# "As bright as night"



## njhinde (Mar 25, 2017)

I am looking forward to the new releases being launched today. I assume there will be something relating to the SAR range, which is great... but at the same time, I hope they do not discontinue the existing and original Rescue-Timer.

The original has been on my list for some years now, and I have tried it on several times, each time really loving it. For some reason though, I keep buying something else ahead of it. Really not sure why, but maybe I should just finally go for it. Let's see what today brings


----------



## StufflerMike (Mar 23, 2010)

I'll follow their online presentation of novelties today at 06:00 CEST.


----------



## StufflerMike (Mar 23, 2010)

Here we go, first pics from Mühle's online presentation













































Will add some written information later.


----------



## StufflerMike (Mar 23, 2010)

19 years Mühle Rescue Timer.
Time for a new addition to the Reacue Timer range.

[Dataset content]
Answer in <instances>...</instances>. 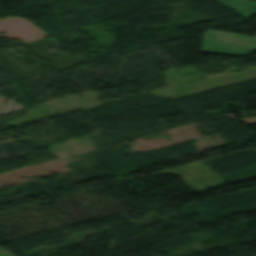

[Short problem 1]
Reproduce the Mühle forum thread word for word, starting with "Will add some" and going on through "Reacue Timer range.".
[Short problem 2]
Pick up the Mühle forum thread after its last sentence and keep writing.

[Final result 1]
Will add some written information later.


----------



## StufflerMike (Mar 23, 2010)

19 years Mühle Rescue Timer.
Time for a new addition to the Reacue Timer range.

[Final result 2]
The new SAR Rescue Timer with full lume dial will be sold as „SAR Rescue Timer Lumen“. The full lume is not really a new feature for the SAR Rescue Timer, members here will remember the limited Bronze SAR. However, the version presented today will not come in a limited edition only.

Retail: €1850 with rubber strap or a very special Canvas strap, €1950 on bracelet. 

The „Lumen“ features a new back with the DGzRS logo. The logo will also be featured on the Canvas strap. For excellent readability the Lumen will have skeletonized hands.

According to Thilo Mühle the new Rescue Timer Canvas strap will be available for the black SAR as well.


----------



## njhinde (Mar 25, 2017)

First impressions are really good. I do remember the bronze version, but this is much more my thing. I am glad that both this and the black dial will be part of the family, and not limited. Still not sure which one I prefer. I look forward to checking out the canvas strap in person - whenever Germany opens up again - but I think the bracelet would still be my preference.

@ Hi Mike - I missed the first part of the live preview, so may have missed this... but did they change the bracelet in any way, or is it the exact same version?


----------



## StufflerMike (Mar 23, 2010)

njhinde said:


> @ Hi Mike - I missed the first part of the live preview, so may have missed this... but did they change the bracelet in any way, or is it the exact same version?


No changes. For those interested in the new Canvas strap it should be noted that they are fitted with a solid stainless steel pin buckle, no folding clasp though.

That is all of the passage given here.